Su mano, grande y fuerte, se posó en la pared junto a mi cabeza, atrapándome por completo. Sus dedos rozaron mi cabello. Su aliento cálido me rozó la mandíbula, y sentí el roce áspero de su barba de unas horas. Un instante de duda, un relámpago de algo que parecía arrepentimiento, cruzó su mirada gélida. Fue tan breve que apenas lo noté, pero fue suficiente para desestabilizarlo por un segundo. Ese pequeño momento de vulnerabilidad.

—Te hice un favor esa vez. Un favor que todavía no entiendes. —Su voz se endureció, recuperando su habitual frialdad, la armadura de hielo volviendo a su lugar—. Hay tiburones en este estanque, Ana. Y tú no estás lista para nadar con ellos. No todavía.

Lo miré, desafiándolo con cada fibra de mi ser, sintiendo la electricidad palpable en el aire entre nosotros, casi crepitando. Una guerra silenciosa se libraba en sus ojos, un duelo de voluntades que me hacía temblar.

—No necesito tus favores —siseé, mis palabras cargadas de la rabia hirviente por la injusticia sufrida.
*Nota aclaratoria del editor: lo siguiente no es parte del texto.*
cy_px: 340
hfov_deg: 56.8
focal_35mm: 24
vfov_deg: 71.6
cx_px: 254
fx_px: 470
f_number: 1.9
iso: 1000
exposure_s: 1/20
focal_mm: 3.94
Él sonrió entonces, una curva lenta y peligrosa que me erizó la piel. No era una sonrisa amable; era la de un depredador que se deleita con su presa. Su pulgar, inesperadamente, rozó la línea de mi mandíbula, una caricia leve que quemaba.
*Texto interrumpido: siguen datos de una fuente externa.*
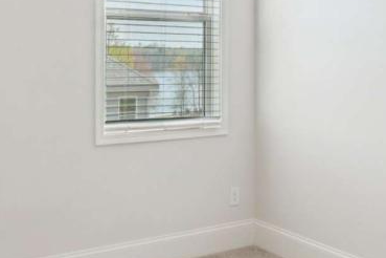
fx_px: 558
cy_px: 35
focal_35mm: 52
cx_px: 157
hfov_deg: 38.1
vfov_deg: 25.3
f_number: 8
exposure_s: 1/30
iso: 320
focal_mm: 16
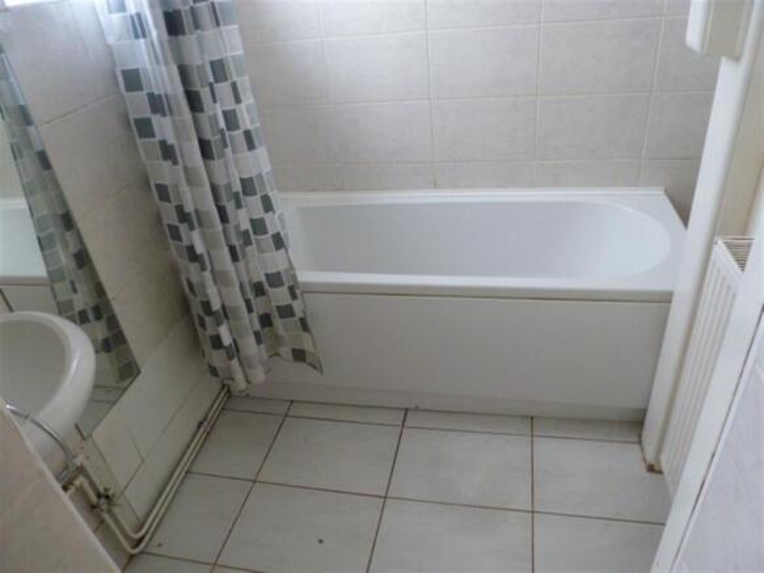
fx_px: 530
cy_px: 286
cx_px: 382
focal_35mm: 24
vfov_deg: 56.8
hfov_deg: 71.6
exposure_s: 1/60
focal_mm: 4.3
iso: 400
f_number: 3.3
—¿Eso está por verse... —su voz bajó, convirtiéndose en un murmullo íntimo y letal, su aliento acariciando mi oído— ...Sparrow?
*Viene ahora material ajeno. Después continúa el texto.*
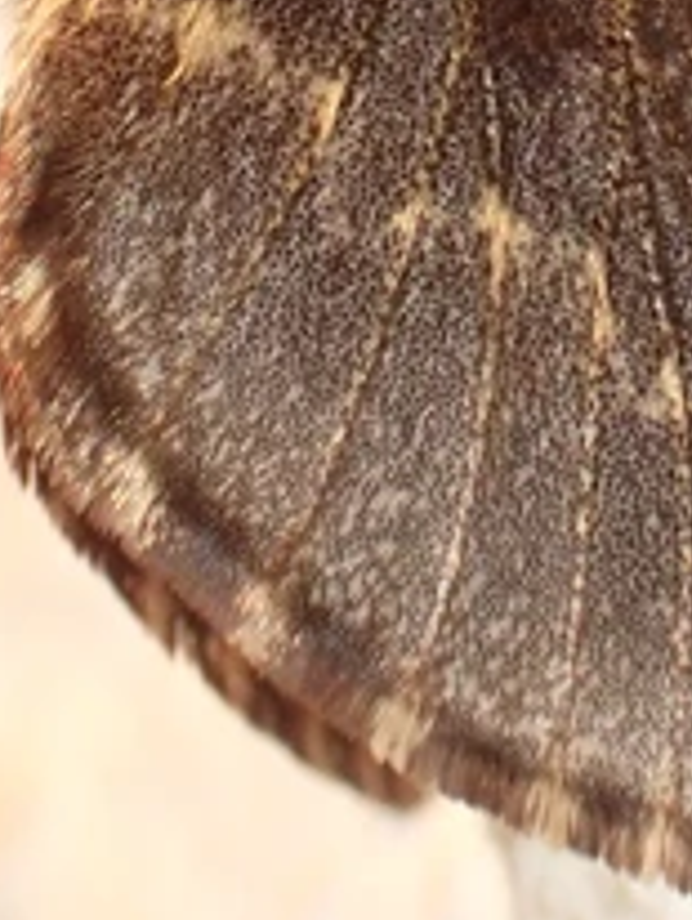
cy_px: -322
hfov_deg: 7.1
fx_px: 5533
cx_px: 701
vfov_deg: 9.3
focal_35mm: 208
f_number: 5
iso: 800
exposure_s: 1/250
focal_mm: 11.88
Mientras tanto, en el salón, Giuliana observaba la escena desde la distancia, el brillo de su copa de champán temblando en su mano. Su sonrisa, antes triunfante, se había torcido en una mueca de incredulidad y furia contenida. Ver a "Ana Stevens" no solo en la gala, sino bajo el brazo de Alessandro, era una bofetada pública.

"¿Cómo demonios entraron aquí? ¿Y por qué Alessandro está… con ella?" —Su mente trabajaba a mil por hora, intentando procesar la afrenta—. "Esa mosquita muerta. Esa ladrona. Me las va a pagar. Juro que me las va a pagar."

Se acercó a uno de los directivos, su voz teñida de una falsa dulzura. "Querido Roberto, ¿no es una sorpresa ver a esa señorita Stevens aquí? Me pregunto cómo logró la invitación. ¿Quizás Alessandro tiene debilidad por la… caridad?" Su risa sonó demasiado forzada, sus ojos, fríos y calculadores, nunca se apartaban de la terraza. La humillación era insoportable, y su venganza sería proporcional.

Mi mano voló hacia mi boca para ahogar un grito. Di un paso atrás, tropezando con mis propios pies, mi espalda chocando contra la barandilla con un golpe seco. El mundo se inclinó. Él no se movió, simplemente me observó, sus ojos grises brillando con un conocimiento oscuro y terrible, una victoria silenciosa. La palabra Sparrow resonaba en cada rincón de mi mente, la duda era un martillo en mi cráneo.

La noche de la gala apenas había comenzado, y ya se había vuelto un campo de batalla donde los secretos eran las armas más peligrosas. Y él… él era el cazador, y yo acababa de caer de lleno en su jaula.